Update: I tried deducting 30270310439445 from timerPerformanceCounter.QuadPart before doing the conversion and division, and it does appear to be accurate in all cases now.
Maybe the reason why I'm only seeing this behavior now might be because my computer's uptime is now 16 days, so the value is larger than I'm used to?
So it does appear to be a division accuracy issue with large numbers, but that still doesn't explain why the division was still correct in the Watch window.
Does it use a higher-precision type than double for it's results?
Adion,
If you don't mind the performance hit, cast your QuadPart numbers to decimal instead of double before performing the division. Then cast the resulting number back to double.
You are correct about the size of the numbers. It throws off the accuracy of the floating point calculations.
For more about this than you probably ever wanted to know, see:
What Every Computer Scientist Should Know About Floating-Point Arithmetic
http://docs.sun.com/source/806-3568/ncg_goldberg.html
Thanks, using decimal would probably be a solution too.
For now I've taken a slightly different approach, which also works well, at least as long as my program doesn't run longer than a week or so without restarting.
I just remember the performance counter of when my program started, and subtract this from the current counter before converting to double and doing the division.
I'm not sure which solution would be fastest, I guess I'd have to benchmark that first.
bool perfTimerInitialized = false;
double timerPerformanceFrequencyDbl;
LARGE_INTEGER timerPerformanceFrequency;
LARGE_INTEGER timerPerformanceCounterStart;
double timeGetExactTime()
{
if (!perfTimerInitialized) {
QueryPerformanceFrequency(&timerPerformanceFrequency);
timerPerformanceFrequencyDbl = ((double)timerPerformanceFrequency.QuadPart) / 1000.0;
QueryPerformanceCounter(&timerPerformanceCounterStart);
perfTimerInitialized = true;
}
LARGE_INTEGER timerPerformanceCounter;
if (QueryPerformanceCounter(&timerPerformanceCounter)) {
timerPerformanceCounter.QuadPart -= timerPerformanceCounterStart.QuadPart;
return ((double)timerPerformanceCounter.QuadPart) / timerPerformanceFrequencyDbl;
}
return (double)timeGetTime();
}

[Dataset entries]
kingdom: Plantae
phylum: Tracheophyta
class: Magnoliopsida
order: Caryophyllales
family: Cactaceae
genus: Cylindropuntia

[WHAT IS BEING ASKED] Revise the stretch of the timer precision thread from "You are correct" through "so without restarting.", replacing "week" with "month". This data was taken from a different source than the text.

[SOLUTION TO THE EXERCISE]
You are correct about the size of the numbers. It throws off the accuracy of the floating point calculations.
For more about this than you probably ever wanted to know, see:
What Every Computer Scientist Should Know About Floating-Point Arithmetic
http://docs.sun.com/source/806-3568/ncg_goldberg.html
Thanks, using decimal would probably be a solution too.
For now I've taken a slightly different approach, which also works well, at least as long as my program doesn't run longer than a month or so without restarting.